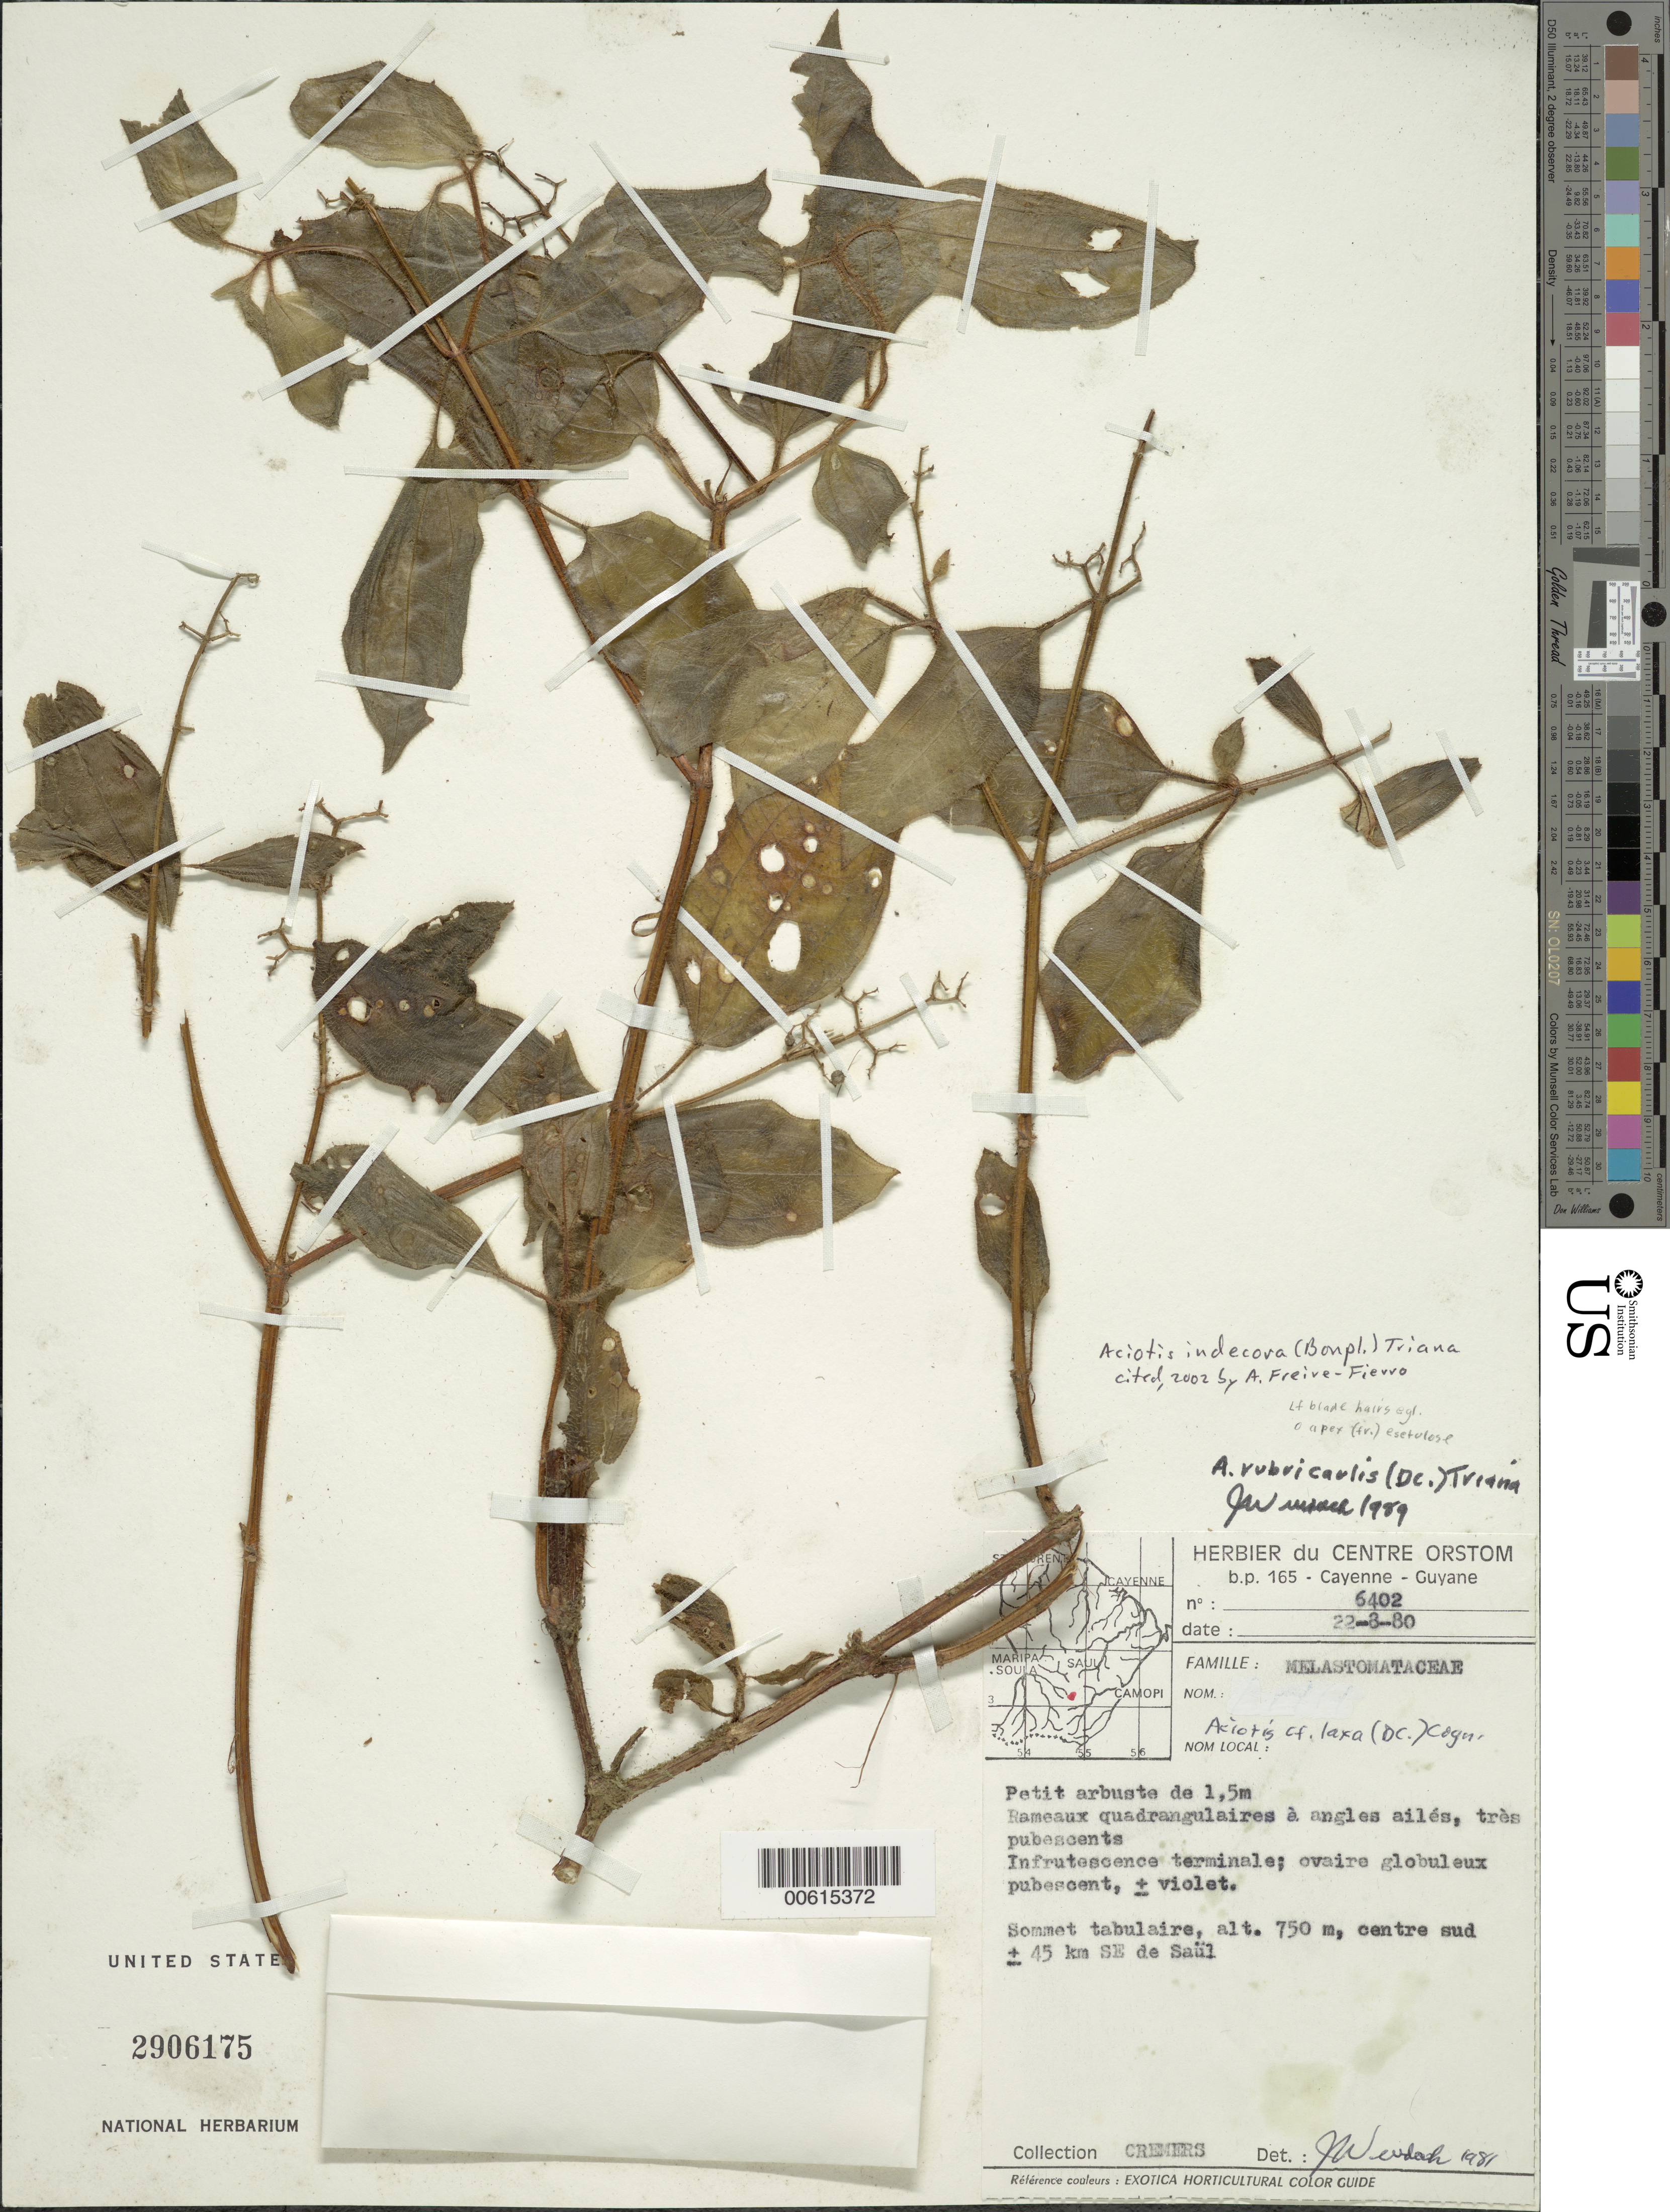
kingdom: Plantae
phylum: Tracheophyta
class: Magnoliopsida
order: Myrtales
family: Melastomataceae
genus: Aciotis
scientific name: Aciotis indecora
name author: (Bonpl.) Triana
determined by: Freire-Fierro, A.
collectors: G. Cremers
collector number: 6402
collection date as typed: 22-Aug-80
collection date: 1980-08-22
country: French Guiana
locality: Sommet Tabulaire, ± 45 km SE de Saül; région des Emérillons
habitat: Sommet tabulaire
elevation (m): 750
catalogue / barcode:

----------------------------------------

Copy every line of the records above word for word, and leave the pictures out.

- [EXERCISE RESULT]:
kingdom: Plantae
phylum: Tracheophyta
class: Magnoliopsida
order: Myrtales
family: Melastomataceae
genus: Aciotis
scientific name: Aciotis indecora
name author: (Bonpl.) Triana
determined by: Freire-Fierro, A.
collectors: G. Cremers
collector number: 6402
collection date as typed: 22-Aug-80
collection date: 1980-08-22
country: French Guiana
locality: Sommet Tabulaire, ± 45 km SE de Saül; région des Emérillons
habitat: Sommet tabulaire
elevation (m): 750
catalogue / barcode:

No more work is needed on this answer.